While ticks can be found year-round in the province, the warmer weather does increase their prevalence.
This is why the melting of snow typically leads to tick prevention campaigns at veterinarian clinics.
“Luckily, now many people are being very preventative with their use of tick products. So, we’re not seeing that many ticks come in on patients engorged, but we still do every now and then,” said Dr. Kathryn Butler, a veterinarian at the Eastern Passage Village Veterinarian hospital.
Butler encourages pet owners to be proactive with tick awareness in order to limit the potential for detrimental health consequences for their animals.
“One of the biggest things we see with pets with Lyme disease is a lot of times mobility issues. As well, we can sometimes see fever, enlarged lymph nodes and, rarely, we can actually see kidney disease, fatal kidney disease,” Butler said.
Lloyd says practising tick prevention methods can be effective, like covering exposed skin areas and utilizing bug spray designed to repel ticks.

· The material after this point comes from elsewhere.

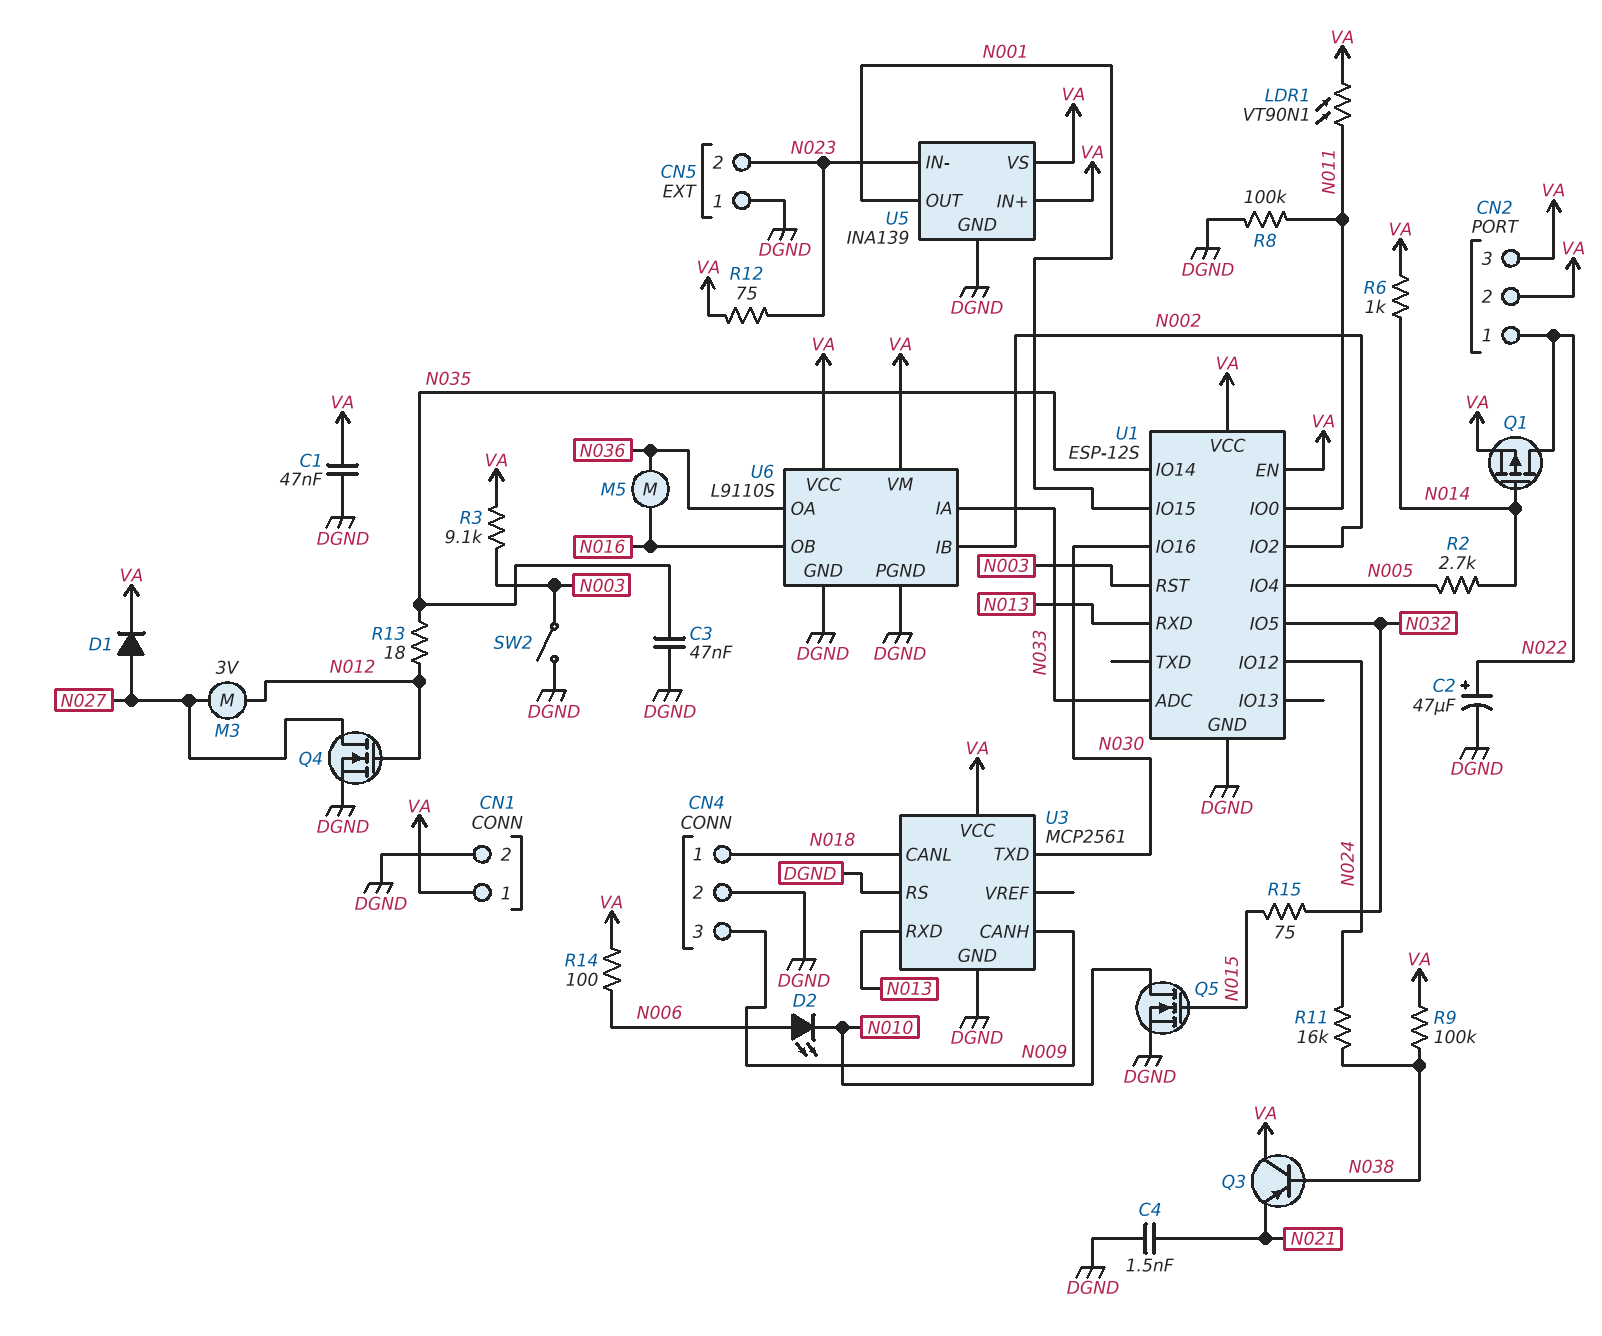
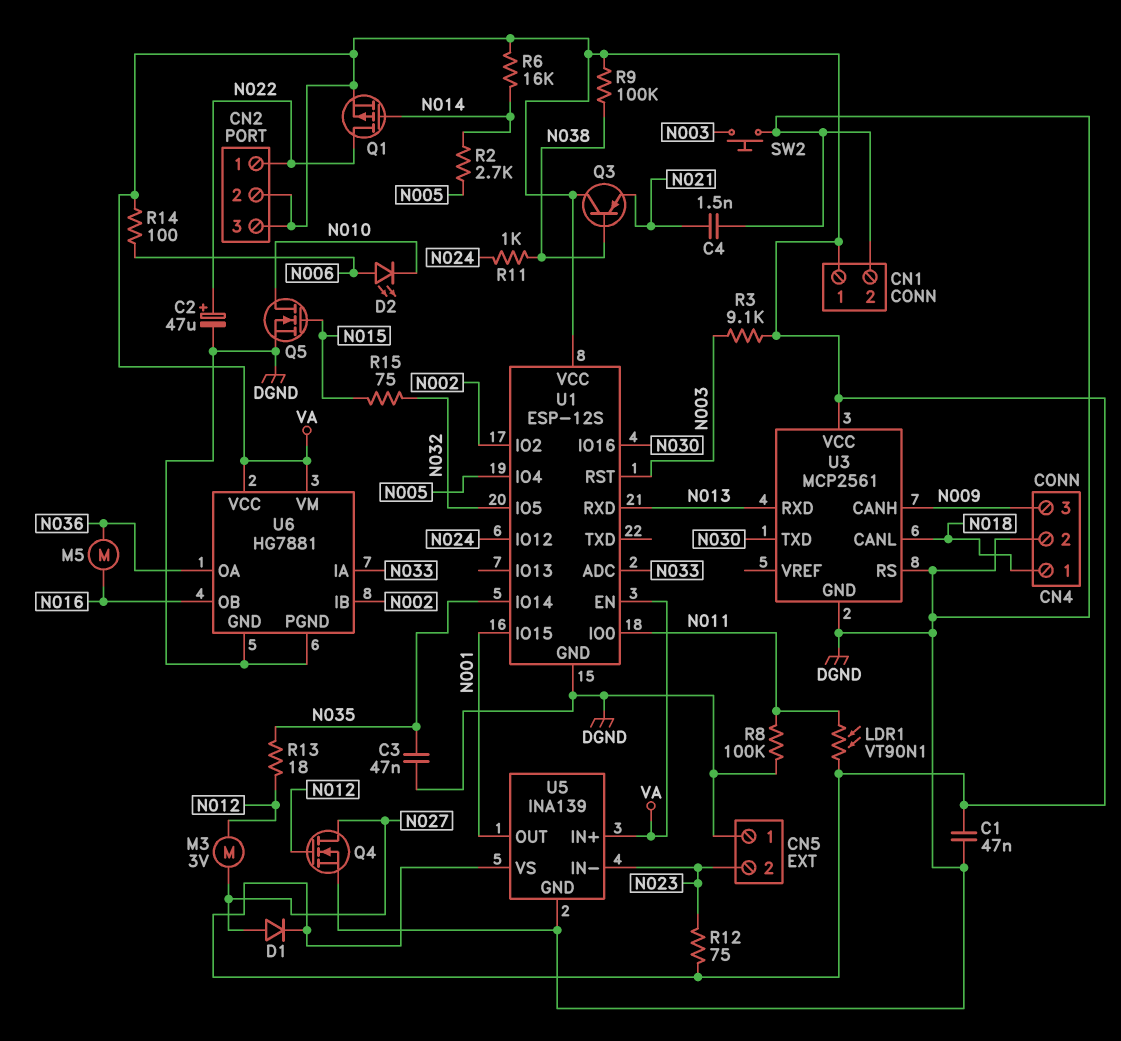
R6: 1k (N014, VA) -> 16k (N014, VA)
R11: 16k (N024, N038) -> 1k (N024, N038)
SW2: switch (DGND, N003) -> button (DGND, N003)
U6: L9110S -> HG7881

She also notes that when it comes to the size of the tick that you might get bitten by, the bigger the better when it comes to the risk of disease transmission.
“The deer tick, the blacklegged tick, that’s the bad kind, it’s smaller and has a dark back. If it is a deer tick, depending where you are, you’ve got a 20 per cent to 40 per cent chance of it being infected,” she said.
If you are bitten by a tick, you can request a Lyme disease assessment at a pharmacy.